A Comment About

Fourteenth Amendment Shootout at the Supreme Court

October 15, 2009 - 12:00 am - by Clayton E. Cramer
Clayton E. Cramer
2009-10-16 17:00:29

Do you have an opinion on what levels of licensing are likely to survive, and what would be a “fundamental interference”? Here in New Jersey, for example, we have a registration system that requires an individual permit for each handgun purchase, which requires fees, character references, and multiple-month waits before a permit is granted. This doesn’t ultimately _prevent_ me from buying a handgun (our requirement that my employer also return a character reference might, in that an anti-gun employer has a de-facto veto over the purchase, but that’s a separate question), but it places a fairly extraordinary burden on the right. Is there any precedent for how much burden short of an outright ban is likely to survive scrutiny?

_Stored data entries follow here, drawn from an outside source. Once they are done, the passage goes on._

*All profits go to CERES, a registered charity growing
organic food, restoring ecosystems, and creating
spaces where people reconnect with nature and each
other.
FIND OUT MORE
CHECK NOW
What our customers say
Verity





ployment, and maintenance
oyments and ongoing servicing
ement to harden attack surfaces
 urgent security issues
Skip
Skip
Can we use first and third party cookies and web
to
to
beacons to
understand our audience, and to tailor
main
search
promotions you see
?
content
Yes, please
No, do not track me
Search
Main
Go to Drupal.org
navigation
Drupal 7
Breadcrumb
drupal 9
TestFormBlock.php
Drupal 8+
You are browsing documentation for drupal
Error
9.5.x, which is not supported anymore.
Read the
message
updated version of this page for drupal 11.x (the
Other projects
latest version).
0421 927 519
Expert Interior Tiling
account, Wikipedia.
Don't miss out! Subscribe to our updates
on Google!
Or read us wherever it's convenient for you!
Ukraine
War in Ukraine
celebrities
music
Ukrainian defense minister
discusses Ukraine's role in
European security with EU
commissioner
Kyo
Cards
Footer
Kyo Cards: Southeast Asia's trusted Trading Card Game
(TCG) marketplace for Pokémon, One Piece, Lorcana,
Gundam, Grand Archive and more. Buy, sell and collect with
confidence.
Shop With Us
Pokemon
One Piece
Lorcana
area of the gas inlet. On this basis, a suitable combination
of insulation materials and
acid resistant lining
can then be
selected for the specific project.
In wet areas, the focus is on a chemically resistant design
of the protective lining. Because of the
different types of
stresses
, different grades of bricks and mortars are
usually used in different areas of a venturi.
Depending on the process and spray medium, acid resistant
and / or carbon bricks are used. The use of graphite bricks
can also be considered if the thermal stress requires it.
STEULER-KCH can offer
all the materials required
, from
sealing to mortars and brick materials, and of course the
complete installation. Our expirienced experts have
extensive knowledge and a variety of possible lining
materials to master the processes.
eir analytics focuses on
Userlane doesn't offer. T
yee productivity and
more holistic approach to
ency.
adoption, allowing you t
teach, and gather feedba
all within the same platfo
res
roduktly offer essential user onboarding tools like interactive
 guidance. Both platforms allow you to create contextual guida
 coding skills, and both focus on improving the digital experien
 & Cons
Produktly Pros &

I think there’s a strong case that the Second Amendment is not so dramatically different from freedom of speech, or of the press. The ACLU’s definitions are ahistorical, but that prior restraint on speech is unconstitutional is one area where I agree with them, because the evidence of the Constitutional period is clear on this. And oddly enough, many commentaries and court cases of the period draw the analogy between freedom of the press and the right to keep and bear arms: you are free to operate without prior restraint, being responsible for the abuse of that right. What licensing is there for printing presses?